Que faire quand un client veut publier un contenu avec lequel vous êtes en désaccord
Marcus à Toronto fixait son téléphone à 20h47 un mardi quand le message est arrivé. Son client en commerce électronique lui avait envoyé une photo de produit avec une légende qui a fait tomber l'estomac de Marcus. L'image était décente. La copie était correcte.

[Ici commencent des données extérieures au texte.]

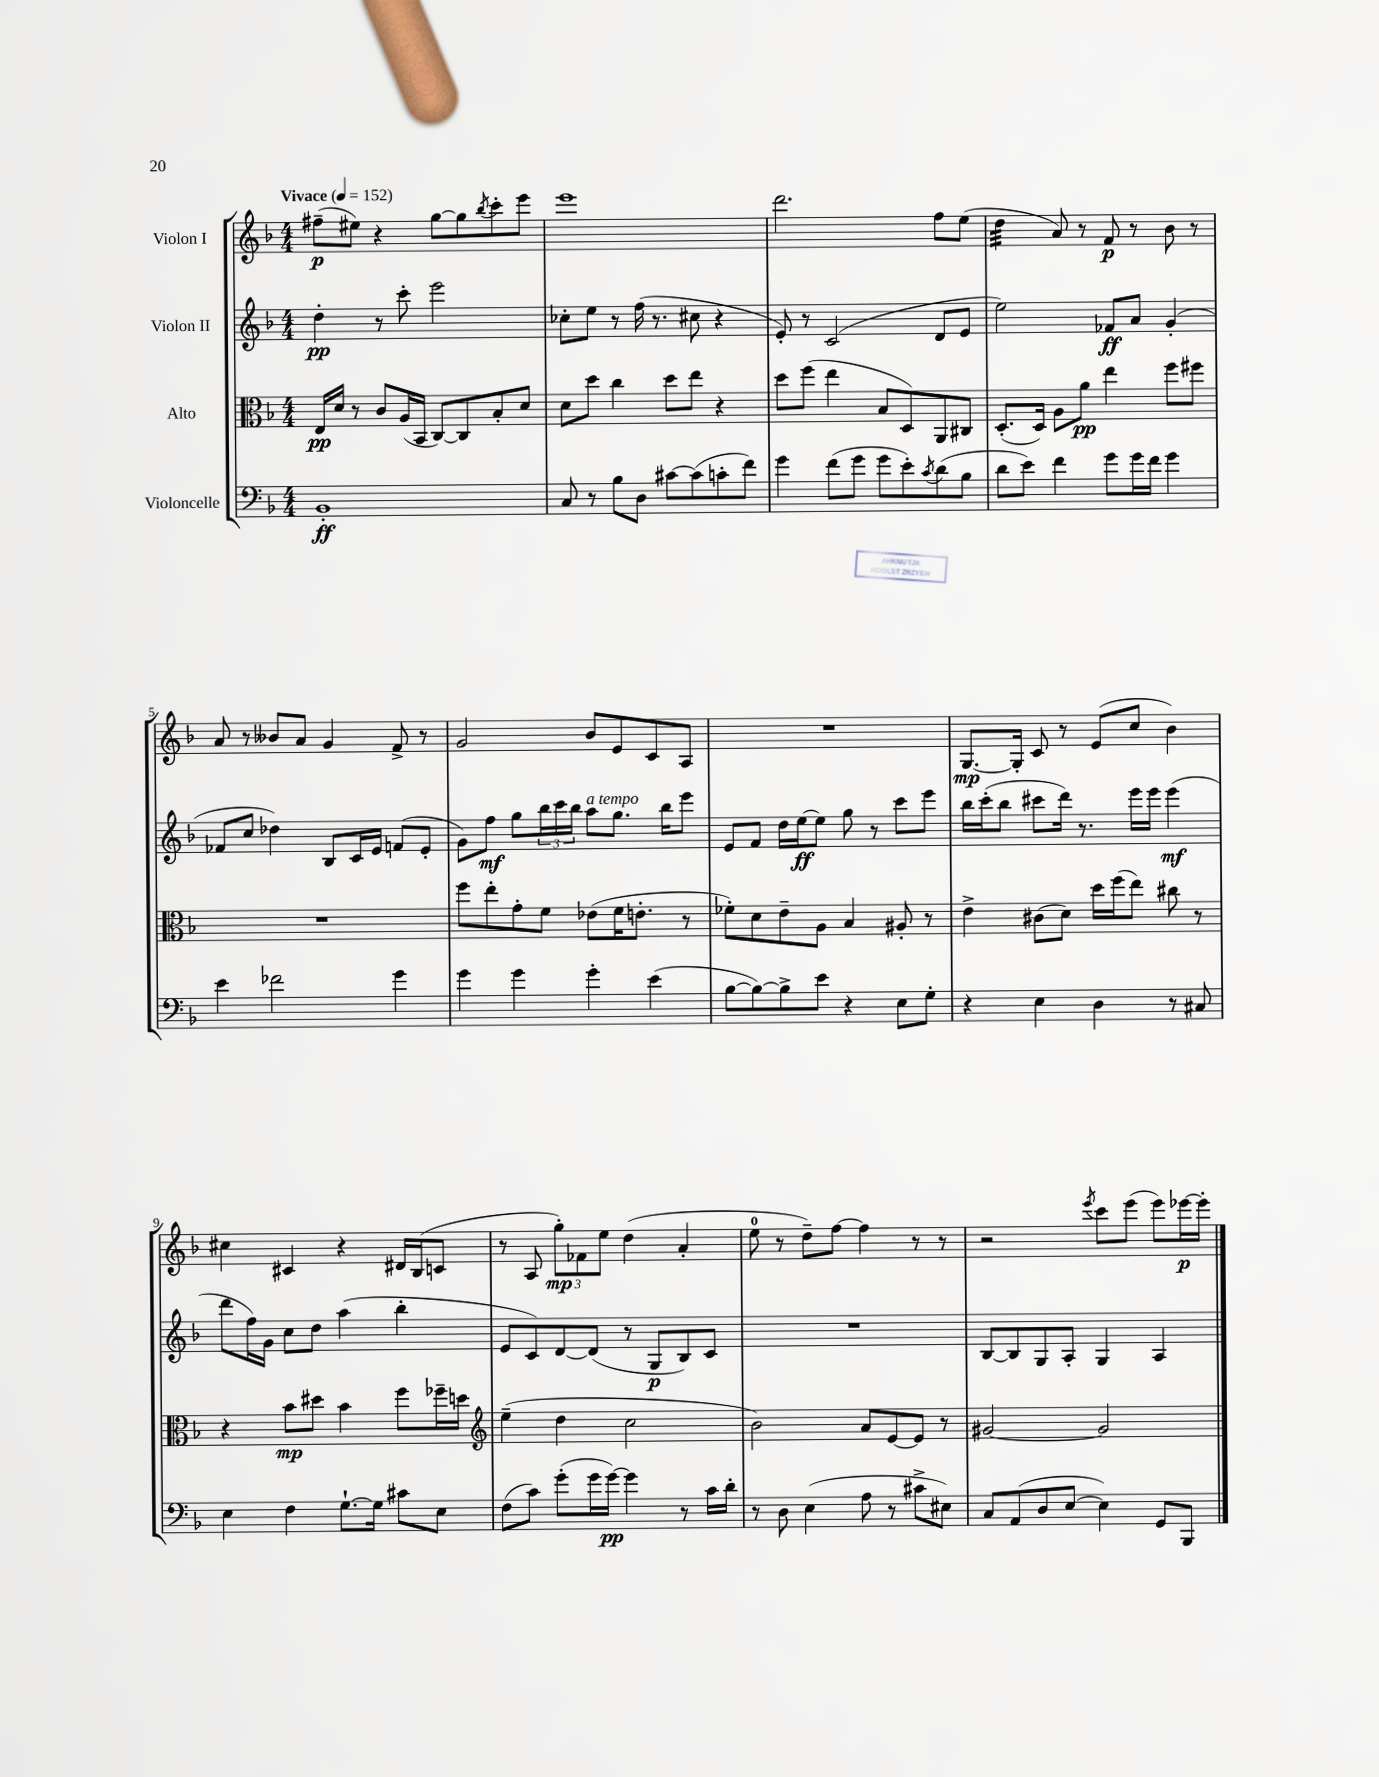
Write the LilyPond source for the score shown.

<<
\new StaffGroup <<
\new Staff = "s0" \with { instrumentName = "Violon I" } {
    \clef treble \key f \major \numericTimeSignature \time 4/4 \tempo "Vivace" 4 = 152
    fis''8--\p( eis''8) r4 g''8~ g''8 \acciaccatura { bes''8 } c'''8-. e'''8 |
    e'''1 |
    d'''2. f''8 e''8( |
    d''4:32 a'8) r8 f'8\p r8 bes'8 r8 |
    a'8 r8 beses'8 a'8 g'4 f'8-> r8 |
    g'2 bes'8 e'8 c'8 a8 |
    R1 |
    g8.~\mp g16-. c'8 r8 e'8( c''8 bes'4) |
    cis''4 cis'4 r4 dis'16 bes16( c'8 |
    r8 a8 \tuplet 3/2 { g''8-.\mp) fes'8 e''8 } d''4( a'4-. |
    e''8-0 r8 d''8--) f''8~ f''4 r8 r8 |
    r2 \acciaccatura { e'''8 } c'''8 e'''8( e'''8) ees'''16~\p ees'''16-. \bar "|." |
}
\new Staff = "s1" \with { instrumentName = "Violon II" } {
    \clef treble \key f \major \numericTimeSignature \time 4/4
    d''4-.\pp r8 c'''8-. e'''2 |
    ces''8-. e''8 r8 f''16( r8. cis''8 r4 |
    e'8-.) r8 c'2( d'8 e'8 |
    e''2) fes'8\ff a'8 g'4-.( |
    fes'8 c''8 des''4) bes8 c'16 e'16 f'8( e'8-. |
    g'8) f''8\mf g''8 \tuplet 3/2 { bes''16 c'''16 bes''16 } a''8^\markup { \italic "a tempo" } g''8. bes''16 e'''8 |
    e'8 f'8 d''16 e''16~\ff e''8 g''8 r8 c'''8 e'''8 |
    bes''16 c'''16-.( bes''8 cis'''8 d'''16) r8. e'''16 e'''16 e'''4\mf( |
    d'''8 f''16) g'16 c''8 d''8 a''4( bes''4-. |
    e'8 c'8) d'8~ d'8( r8 g8\p bes8) c'8 |
    R1 |
    bes8~ bes8 g8 a8-. g4 a4 \bar "|." |
}
\new Staff = "s2" \with { instrumentName = "Alto" } {
    \clef alto \key f \major \numericTimeSignature \time 4/4
    e16\pp d'16 r8 c'8 a16( bes,16 c8~) c8 bes8-. d'8 |
    d'8 d''8 c''4 d''8 e''8 r4 |
    d''8 f''8( e''4 bes8 d8) a,8 cis8 |
    d8.-.( d16) a8 a'8\pp e''4 f''8 fis''8 |
    R1 |
    f''8 e''8-. g'8-. f'8 ees'8( f'16 e'8.-. r8 |
    fes'8-.) d'8 e'8-- a8 bes4 ais8-. r8 |
    e'4-> cis'8( d'8) d''16 f''16( e''8) cis''8 r8 |
    r4 bes'8\mp dis''8 bes'4 f''8 fes''16-- d''16 |
    \clef treble e''4--( d''4 c''2 |
    bes'2) a'8 e'8~ e'8 r8 |
    gis'2~ gis'2 \bar "|." |
}
\new Staff = "s3" \with { instrumentName = "Violoncelle" } {
    \clef bass \key f \major \numericTimeSignature \time 4/4
    bes,1-.\ff |
    c8 r8 bes8 d8 cis'8~ cis'8( c'8-. f'8) |
    g'4 f'8( g'8 g'8 e'8-.) \acciaccatura { c'8 } d'8( bes8 |
    d'8 e'8) f'4 g'8 g'16 f'16 g'4 |
    e'4 fes'2 g'4 |
    g'4 g'4 g'4-. e'4( |
    bes8~ bes8~) bes8-> e'8 r4 e8 g8-. |
    r4 e4 d4 r8 cis8 |
    e4 f4 g8.~-! g16 cis'8 e8 |
    f8( c'8) g'8-.( g'16 g'16~\pp) g'4 r8 c'16 d'16-. |
    r8 d8 e4( a8 r8 cis'8-> eis8) |
    c8 a,8( d8 e8~ e4) g,8 bes,,8 \bar "|." |
}
>>
>>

Mais le ton était condescendant envers la démographie exacte avec laquelle la marque avait passé six mois à construire la confiance. Marcus savait que si cela était publié, cela tankerait l'engagement et pourrait brûler des mois de construction de relations avec leur audience. Il devait dire quelque chose. Mais dire non à un client se sent toujours risqué quand votre revenu en dépend.
C'est le moment que tout gestionnaire de médias sociaux indépendant redoute. Votre client envoie un contenu qu'il veut publier, et quelque chose semble mal. Peut-être que c'est une mauvaise décision commerciale. Peut-être que c'est offensant pour son audience. Peut-être que c'est juste terriblement mauvais. Et maintenant vous devez décider : parlez-vous et risquez de les agacer, ou restez-vous silencieux et regardez leur compte souffrir ?
L'instinct que la plupart des indépendants ont est de rester silencieux. Votre client vous paie. Il vous a embauché pour gérer ses médias sociaux, pas pour polices son contenu. Mais c'est une mauvaise lecture de ce qu'un client a réellement besoin de vous. Un bon gestionnaire de médias sociaux est en partie stratège, en partie éditeur, en partie gardien de marque. Rester silencieux quand vous voyez un problème n'est pas protéger la relation. C'est abandonner votre responsabilité professionnelle.
Le vrai coût du silence
Jasmine dirige une agence de gestion des médias sociaux à Manille et l'a appris à la dure. Elle avait un client de vente au détail de mode qui voulait publier une photo de produit avec un prix réduit de 80 pour cent. La remise était réelle, mais la présentation donnait l'impression que la marque était désespérée. Jasmine a hésité à repousser parce que le client l'avait embauchée pour exécuter, pas pour remettre en question. Le post s'est fait publier. L'engagement a chuté. Les commentaires ont remis en question la qualité. Le mois suivant, le client a demandé pourquoi son compte sous-performait.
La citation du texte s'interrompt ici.